**Your instructions:** Retype everything from the start of the entries down to the line containing "var sketch = newSketch(context, id", including that line.

**Stored entries:**
◆ ◆ ◆

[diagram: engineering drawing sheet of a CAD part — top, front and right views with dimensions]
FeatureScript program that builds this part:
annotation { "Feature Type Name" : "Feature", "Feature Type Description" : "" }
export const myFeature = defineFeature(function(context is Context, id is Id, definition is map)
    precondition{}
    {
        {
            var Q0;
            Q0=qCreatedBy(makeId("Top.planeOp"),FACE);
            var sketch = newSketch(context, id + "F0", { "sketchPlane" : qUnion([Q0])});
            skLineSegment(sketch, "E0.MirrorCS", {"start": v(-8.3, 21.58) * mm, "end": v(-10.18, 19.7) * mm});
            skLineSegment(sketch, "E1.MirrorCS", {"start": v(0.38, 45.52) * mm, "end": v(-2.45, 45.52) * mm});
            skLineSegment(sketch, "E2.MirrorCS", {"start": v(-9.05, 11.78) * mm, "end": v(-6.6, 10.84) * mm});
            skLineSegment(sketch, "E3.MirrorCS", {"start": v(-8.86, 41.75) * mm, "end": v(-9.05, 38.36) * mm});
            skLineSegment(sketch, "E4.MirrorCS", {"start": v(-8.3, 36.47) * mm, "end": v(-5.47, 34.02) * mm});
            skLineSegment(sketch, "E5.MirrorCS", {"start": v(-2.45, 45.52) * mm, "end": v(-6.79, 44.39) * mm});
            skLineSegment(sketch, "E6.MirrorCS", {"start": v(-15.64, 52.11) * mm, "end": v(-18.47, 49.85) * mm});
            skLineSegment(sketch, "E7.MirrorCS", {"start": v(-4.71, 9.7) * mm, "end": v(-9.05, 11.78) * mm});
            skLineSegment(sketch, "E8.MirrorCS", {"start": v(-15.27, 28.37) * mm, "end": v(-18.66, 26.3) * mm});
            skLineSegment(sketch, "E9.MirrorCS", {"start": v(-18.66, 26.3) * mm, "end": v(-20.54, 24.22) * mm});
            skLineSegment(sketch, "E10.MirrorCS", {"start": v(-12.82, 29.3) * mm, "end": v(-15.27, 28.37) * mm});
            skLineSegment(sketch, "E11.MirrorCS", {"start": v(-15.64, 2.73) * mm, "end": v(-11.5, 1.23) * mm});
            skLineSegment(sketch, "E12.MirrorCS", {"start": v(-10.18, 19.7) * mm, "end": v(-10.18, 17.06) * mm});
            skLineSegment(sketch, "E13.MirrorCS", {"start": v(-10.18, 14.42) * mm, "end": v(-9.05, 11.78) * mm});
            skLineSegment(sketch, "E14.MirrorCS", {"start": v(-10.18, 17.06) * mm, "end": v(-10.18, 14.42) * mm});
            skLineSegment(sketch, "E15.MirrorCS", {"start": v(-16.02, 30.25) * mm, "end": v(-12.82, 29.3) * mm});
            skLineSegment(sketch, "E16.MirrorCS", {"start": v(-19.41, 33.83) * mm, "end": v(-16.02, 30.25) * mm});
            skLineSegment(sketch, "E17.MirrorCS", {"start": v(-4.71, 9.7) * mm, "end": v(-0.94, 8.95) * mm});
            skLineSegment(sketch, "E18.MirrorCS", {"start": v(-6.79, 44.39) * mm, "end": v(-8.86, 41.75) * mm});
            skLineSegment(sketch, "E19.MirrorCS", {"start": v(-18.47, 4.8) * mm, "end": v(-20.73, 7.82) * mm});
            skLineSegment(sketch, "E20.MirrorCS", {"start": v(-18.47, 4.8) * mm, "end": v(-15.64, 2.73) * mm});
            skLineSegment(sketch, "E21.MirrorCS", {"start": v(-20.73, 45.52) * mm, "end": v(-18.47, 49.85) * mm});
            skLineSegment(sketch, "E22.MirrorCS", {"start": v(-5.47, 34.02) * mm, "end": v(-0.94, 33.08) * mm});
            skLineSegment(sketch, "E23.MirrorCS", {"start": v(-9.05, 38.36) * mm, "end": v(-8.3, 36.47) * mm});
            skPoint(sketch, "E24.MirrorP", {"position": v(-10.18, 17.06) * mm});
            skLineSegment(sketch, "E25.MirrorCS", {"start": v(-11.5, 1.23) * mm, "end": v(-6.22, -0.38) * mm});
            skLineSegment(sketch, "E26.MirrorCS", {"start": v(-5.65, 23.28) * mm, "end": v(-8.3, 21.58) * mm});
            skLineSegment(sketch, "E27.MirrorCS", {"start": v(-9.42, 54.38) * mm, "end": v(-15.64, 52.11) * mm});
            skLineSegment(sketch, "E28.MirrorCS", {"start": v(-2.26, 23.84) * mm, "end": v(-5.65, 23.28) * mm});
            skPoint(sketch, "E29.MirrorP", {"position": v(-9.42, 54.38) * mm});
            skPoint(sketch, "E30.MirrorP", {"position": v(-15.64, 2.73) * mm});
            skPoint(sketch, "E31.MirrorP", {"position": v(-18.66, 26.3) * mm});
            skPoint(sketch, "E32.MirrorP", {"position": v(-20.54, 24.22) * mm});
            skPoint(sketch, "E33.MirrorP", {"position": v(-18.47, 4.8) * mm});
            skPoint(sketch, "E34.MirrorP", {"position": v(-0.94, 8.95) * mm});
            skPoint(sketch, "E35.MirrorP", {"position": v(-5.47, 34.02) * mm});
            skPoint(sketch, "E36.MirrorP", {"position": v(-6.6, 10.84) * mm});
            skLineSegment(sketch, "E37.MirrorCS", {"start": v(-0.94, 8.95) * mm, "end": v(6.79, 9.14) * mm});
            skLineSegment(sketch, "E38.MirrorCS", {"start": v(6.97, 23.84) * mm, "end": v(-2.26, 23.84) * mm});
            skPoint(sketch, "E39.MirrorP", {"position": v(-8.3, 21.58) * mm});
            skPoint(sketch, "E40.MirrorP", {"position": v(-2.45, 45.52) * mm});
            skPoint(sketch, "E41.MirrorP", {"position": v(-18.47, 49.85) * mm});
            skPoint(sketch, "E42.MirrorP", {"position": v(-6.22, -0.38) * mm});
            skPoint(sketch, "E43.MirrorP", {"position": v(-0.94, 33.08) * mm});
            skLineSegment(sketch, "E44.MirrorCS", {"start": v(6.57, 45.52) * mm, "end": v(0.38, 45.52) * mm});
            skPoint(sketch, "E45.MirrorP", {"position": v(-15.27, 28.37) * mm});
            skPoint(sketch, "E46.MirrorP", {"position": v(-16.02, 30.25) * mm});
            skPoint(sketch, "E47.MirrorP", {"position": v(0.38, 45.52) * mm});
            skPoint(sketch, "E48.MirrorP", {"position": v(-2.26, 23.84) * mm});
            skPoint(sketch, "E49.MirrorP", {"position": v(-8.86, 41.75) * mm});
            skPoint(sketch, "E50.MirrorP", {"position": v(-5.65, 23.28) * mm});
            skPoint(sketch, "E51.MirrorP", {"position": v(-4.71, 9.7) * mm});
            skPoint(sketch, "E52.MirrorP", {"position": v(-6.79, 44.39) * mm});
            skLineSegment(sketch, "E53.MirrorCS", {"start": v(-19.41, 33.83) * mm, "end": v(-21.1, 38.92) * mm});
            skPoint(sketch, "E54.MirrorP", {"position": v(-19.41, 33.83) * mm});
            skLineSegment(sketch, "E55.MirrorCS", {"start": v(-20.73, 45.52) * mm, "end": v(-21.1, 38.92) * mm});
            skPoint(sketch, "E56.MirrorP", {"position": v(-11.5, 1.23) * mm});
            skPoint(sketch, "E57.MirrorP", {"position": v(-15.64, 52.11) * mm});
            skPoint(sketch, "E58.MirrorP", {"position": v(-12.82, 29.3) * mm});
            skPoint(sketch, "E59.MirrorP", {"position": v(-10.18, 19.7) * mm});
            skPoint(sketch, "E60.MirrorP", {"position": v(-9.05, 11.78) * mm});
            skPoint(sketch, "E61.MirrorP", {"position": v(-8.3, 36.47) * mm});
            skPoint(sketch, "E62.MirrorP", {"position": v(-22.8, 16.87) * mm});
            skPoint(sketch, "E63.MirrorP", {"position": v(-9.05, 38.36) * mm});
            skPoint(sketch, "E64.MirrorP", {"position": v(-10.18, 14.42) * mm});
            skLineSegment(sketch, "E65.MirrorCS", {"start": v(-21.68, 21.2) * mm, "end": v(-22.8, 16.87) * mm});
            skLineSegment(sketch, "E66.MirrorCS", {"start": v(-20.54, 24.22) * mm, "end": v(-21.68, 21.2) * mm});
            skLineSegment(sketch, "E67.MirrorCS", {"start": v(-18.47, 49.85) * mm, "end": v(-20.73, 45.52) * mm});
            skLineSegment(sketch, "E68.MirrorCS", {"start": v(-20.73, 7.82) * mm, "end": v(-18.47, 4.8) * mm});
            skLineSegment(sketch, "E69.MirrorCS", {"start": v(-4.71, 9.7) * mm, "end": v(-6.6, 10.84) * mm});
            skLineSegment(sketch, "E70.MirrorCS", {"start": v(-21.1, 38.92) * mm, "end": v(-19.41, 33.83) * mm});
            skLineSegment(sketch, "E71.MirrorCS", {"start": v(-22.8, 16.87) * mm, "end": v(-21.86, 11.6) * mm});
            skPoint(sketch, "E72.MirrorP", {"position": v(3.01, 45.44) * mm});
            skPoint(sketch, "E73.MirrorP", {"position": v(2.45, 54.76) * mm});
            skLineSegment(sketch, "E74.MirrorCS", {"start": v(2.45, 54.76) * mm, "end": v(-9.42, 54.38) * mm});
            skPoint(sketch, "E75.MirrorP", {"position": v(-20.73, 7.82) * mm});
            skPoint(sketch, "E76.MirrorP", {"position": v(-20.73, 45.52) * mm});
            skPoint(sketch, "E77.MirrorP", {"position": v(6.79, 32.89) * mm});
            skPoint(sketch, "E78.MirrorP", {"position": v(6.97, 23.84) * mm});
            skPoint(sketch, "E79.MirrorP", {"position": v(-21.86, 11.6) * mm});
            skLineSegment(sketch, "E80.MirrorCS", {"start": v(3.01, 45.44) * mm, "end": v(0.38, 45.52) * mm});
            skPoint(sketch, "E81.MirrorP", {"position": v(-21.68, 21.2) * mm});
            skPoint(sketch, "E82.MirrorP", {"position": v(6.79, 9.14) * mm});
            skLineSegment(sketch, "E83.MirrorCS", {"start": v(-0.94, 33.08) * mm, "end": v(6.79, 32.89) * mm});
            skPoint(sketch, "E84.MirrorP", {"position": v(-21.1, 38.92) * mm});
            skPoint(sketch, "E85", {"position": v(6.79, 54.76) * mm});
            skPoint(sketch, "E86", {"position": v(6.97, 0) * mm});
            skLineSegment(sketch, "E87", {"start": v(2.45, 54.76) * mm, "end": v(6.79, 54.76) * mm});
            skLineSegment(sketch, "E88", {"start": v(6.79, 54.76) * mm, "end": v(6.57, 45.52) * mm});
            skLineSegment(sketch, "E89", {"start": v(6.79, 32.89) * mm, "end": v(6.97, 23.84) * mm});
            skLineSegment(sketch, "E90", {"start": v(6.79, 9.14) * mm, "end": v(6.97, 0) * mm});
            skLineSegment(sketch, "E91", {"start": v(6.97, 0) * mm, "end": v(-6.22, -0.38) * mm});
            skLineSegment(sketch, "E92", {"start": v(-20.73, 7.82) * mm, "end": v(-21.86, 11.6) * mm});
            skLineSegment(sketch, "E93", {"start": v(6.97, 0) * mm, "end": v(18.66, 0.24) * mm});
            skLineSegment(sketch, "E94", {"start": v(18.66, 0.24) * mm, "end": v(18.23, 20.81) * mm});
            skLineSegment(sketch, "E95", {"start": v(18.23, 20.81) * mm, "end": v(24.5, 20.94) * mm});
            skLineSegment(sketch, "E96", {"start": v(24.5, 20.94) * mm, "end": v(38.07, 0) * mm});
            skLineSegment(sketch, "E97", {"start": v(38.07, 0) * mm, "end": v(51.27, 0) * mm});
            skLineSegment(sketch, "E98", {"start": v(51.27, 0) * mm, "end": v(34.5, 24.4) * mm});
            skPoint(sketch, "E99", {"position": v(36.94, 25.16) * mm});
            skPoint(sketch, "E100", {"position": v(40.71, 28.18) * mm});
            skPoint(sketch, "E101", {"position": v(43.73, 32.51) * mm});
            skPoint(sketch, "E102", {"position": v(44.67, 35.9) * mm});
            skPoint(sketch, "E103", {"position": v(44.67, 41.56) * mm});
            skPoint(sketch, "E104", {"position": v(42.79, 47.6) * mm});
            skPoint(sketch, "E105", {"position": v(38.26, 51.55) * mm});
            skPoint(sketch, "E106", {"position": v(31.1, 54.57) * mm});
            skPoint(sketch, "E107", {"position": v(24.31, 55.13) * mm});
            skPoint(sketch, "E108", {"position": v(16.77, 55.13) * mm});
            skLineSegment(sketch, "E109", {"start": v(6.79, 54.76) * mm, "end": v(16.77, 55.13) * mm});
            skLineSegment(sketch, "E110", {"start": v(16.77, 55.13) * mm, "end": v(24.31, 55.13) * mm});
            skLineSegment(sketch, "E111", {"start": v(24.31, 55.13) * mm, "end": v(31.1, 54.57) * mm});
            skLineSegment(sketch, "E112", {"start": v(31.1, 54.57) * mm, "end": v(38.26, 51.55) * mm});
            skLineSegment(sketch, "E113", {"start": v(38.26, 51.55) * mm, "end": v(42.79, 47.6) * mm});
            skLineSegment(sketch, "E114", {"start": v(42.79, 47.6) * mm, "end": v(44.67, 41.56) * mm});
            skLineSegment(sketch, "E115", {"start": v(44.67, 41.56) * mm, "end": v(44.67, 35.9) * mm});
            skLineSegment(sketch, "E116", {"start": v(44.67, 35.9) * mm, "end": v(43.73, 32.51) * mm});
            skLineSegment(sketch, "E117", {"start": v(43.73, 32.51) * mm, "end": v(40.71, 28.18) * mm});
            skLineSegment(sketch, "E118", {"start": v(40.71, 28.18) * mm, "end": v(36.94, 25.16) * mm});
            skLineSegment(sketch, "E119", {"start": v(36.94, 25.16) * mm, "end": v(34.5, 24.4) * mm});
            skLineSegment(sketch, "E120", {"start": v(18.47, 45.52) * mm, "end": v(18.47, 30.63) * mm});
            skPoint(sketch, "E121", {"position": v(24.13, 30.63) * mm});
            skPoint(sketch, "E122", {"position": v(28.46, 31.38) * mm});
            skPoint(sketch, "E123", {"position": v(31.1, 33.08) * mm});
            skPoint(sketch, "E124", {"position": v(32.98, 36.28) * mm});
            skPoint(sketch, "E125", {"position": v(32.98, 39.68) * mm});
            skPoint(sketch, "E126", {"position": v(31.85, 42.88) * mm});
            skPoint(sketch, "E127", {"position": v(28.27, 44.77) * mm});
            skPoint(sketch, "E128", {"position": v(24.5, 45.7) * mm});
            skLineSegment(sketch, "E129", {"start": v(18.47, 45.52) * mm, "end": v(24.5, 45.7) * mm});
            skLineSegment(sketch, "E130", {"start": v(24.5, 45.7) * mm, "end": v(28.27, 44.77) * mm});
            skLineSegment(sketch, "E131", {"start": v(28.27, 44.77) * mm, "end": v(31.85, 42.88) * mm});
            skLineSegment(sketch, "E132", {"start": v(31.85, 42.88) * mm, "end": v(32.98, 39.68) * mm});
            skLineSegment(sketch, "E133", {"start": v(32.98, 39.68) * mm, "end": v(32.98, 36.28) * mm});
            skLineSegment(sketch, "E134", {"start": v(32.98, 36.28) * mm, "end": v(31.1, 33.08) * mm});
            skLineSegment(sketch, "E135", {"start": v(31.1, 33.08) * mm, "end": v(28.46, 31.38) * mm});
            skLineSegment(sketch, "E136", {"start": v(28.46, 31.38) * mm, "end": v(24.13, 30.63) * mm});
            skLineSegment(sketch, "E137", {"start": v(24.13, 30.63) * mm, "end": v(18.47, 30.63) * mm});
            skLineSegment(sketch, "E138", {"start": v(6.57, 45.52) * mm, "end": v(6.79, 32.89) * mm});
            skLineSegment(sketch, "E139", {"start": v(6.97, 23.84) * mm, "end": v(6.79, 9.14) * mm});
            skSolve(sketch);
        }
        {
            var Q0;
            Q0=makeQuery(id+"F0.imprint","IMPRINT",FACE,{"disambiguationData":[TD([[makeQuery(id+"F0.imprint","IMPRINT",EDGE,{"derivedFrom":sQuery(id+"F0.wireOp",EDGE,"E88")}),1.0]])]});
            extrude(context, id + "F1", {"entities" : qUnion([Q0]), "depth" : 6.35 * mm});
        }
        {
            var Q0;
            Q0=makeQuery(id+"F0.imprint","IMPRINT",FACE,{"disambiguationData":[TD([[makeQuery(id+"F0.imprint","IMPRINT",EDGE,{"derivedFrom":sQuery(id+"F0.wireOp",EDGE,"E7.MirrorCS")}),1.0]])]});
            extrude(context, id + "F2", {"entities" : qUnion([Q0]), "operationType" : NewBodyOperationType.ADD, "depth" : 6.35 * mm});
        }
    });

◆ ◆ ◆

**The solution:**
[diagram: engineering drawing sheet of a CAD part — top, front and right views with dimensions]
FeatureScript program that builds this part:
annotation { "Feature Type Name" : "Feature", "Feature Type Description" : "" }
export const myFeature = defineFeature(function(context is Context, id is Id, definition is map)
    precondition{}
    {
        {
            var Q0;
            Q0=qCreatedBy(makeId("Top.planeOp"),FACE);
            var sketch = newSketch(context, id + "F0", { "sketchPlane" : qUnion([Q0])});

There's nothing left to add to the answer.